EXTRACTED TEXT:
· · · · · · ·
Monday, November 19, 2012

Hall of Fame

My new favorite hobby is studying awesome people.

Last summer I discovered the book "Lessons from Great Lives" by Sterling Sill (but if you want it, get the old edition since the "co-author" of the new one took out half the people, though he did add in two, including a chapter on Sterling Sill).  For quite some time I've watched for great qualities in people that I want to emulate, but Sill talks about creating his own personal "Hall of Fame" of people with qualities he wanted to build in himself.  It's an inspiring read, and it's helped me to see history in a new, more real light.  Sill wrote biographies of over 100 people for his own benefit.  As he states, "A person who provides a good example has the blessed ability of arousing a desire in others to develop their own talents and aptitudes to their upper limits.  The tremendous upward pull that one personality may have upon another might be compared to the attraction that the planets exert as they hold each other in their orbits."  

From Sill, I learned about another source on great people.  Elbert Hubbard wrote the "Little Journeys into the Homes of Great..." series, which includes great scientists, orators, teachers, women (because they were written a long time ago when we needed our own book), reformers, musicians, etc.  Lucky enough, these are in the public domain and free for use.  I've only read a few of these, one that I thought was odd because it didn't have nearly enough about the person, and two others that I really enjoyed.
· · · · · · ·
[Data items]
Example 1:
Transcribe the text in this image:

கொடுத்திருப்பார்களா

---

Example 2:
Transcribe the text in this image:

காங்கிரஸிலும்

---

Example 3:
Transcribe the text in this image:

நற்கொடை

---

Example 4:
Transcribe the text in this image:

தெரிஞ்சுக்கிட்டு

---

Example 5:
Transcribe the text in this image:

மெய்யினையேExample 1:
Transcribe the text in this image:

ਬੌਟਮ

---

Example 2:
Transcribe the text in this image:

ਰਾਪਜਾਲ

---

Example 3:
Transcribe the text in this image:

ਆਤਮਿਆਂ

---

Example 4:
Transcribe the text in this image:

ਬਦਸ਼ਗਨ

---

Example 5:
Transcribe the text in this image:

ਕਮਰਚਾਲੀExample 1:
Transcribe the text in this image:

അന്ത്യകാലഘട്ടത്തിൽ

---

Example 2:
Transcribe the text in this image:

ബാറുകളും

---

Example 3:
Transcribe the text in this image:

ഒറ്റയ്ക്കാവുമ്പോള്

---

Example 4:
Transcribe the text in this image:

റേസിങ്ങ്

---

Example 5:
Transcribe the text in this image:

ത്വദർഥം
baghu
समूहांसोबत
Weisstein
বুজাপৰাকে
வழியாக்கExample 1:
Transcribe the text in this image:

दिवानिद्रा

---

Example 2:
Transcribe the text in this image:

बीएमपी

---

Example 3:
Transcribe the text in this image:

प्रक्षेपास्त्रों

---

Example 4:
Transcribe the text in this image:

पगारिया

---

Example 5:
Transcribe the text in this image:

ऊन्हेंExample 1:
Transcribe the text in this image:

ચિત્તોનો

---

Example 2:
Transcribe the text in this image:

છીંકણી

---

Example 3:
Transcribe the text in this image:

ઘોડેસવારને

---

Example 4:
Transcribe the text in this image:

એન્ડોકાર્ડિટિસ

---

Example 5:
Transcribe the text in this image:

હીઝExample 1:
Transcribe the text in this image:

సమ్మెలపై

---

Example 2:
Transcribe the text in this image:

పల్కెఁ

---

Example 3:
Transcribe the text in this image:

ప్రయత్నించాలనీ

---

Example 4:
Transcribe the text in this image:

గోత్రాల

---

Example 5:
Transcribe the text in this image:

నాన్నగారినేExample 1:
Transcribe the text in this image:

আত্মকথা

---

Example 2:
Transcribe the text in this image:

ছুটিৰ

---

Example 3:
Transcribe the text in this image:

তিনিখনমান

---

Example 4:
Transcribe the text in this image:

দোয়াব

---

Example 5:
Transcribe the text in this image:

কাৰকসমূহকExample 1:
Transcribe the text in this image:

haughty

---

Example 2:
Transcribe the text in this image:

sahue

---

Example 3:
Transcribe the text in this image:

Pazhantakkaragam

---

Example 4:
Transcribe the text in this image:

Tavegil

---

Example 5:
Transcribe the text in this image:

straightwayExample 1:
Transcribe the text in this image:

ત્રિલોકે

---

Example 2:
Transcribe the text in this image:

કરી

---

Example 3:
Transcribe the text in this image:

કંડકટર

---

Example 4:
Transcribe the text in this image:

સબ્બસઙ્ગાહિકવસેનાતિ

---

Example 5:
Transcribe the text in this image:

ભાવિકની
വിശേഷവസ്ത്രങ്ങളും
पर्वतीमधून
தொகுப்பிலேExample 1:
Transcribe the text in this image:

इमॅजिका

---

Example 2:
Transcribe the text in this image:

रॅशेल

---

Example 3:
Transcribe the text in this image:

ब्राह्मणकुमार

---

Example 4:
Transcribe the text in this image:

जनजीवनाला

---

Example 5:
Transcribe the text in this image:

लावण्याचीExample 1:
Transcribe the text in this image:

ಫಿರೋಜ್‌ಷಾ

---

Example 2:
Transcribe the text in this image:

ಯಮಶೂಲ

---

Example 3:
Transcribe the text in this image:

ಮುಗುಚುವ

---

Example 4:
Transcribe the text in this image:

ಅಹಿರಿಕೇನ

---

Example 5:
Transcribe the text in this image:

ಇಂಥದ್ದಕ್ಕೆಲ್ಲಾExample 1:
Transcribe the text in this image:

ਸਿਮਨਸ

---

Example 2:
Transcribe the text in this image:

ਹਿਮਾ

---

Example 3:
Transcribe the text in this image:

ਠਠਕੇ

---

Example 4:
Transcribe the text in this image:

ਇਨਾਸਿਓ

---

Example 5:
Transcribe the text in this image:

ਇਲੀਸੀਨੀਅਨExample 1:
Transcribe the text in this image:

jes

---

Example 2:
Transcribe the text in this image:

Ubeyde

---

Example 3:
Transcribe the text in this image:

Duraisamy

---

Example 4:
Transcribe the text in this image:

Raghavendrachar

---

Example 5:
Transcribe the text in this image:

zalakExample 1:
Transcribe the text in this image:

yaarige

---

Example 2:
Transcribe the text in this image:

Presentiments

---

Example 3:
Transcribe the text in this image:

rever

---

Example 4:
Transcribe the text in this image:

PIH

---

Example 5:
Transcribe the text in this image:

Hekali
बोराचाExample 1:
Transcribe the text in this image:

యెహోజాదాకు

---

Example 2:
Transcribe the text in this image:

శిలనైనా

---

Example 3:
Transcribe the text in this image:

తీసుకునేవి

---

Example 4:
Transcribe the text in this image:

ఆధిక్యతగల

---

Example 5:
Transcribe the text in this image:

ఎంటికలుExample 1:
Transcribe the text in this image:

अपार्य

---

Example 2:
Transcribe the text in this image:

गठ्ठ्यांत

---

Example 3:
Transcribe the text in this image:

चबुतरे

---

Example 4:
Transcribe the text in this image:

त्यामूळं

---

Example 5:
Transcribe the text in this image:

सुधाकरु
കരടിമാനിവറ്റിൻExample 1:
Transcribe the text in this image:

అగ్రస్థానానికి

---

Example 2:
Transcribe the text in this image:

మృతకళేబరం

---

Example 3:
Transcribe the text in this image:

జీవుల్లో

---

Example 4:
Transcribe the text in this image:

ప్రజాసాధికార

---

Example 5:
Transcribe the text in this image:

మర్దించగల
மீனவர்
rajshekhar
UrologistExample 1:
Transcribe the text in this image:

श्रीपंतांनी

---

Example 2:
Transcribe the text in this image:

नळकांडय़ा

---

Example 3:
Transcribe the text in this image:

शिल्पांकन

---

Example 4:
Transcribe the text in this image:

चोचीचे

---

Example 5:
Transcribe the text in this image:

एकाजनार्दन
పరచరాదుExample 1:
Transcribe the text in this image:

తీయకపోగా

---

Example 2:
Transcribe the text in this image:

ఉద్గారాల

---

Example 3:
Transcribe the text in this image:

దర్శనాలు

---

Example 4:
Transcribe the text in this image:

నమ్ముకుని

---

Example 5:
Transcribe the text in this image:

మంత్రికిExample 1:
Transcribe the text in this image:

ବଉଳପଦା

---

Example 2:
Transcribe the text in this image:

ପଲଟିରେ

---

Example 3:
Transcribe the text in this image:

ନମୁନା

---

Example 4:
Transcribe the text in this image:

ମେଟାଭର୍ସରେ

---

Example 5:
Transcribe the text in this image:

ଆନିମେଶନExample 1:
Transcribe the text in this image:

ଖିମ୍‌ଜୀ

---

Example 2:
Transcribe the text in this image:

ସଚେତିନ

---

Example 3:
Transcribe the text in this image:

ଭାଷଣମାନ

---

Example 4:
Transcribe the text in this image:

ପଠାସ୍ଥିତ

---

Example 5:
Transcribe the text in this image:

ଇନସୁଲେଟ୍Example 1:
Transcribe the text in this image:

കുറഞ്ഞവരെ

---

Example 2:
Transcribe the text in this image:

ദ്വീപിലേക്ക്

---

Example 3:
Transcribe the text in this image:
· · · · · · ·
WHAT IS ASKED:
In the Hall of Fame post, how many people did Sill write biographies of for his own benefit? The rows are separate material with no link to the Hall of Fame post.

THE RESPONSE:
Over 100 people.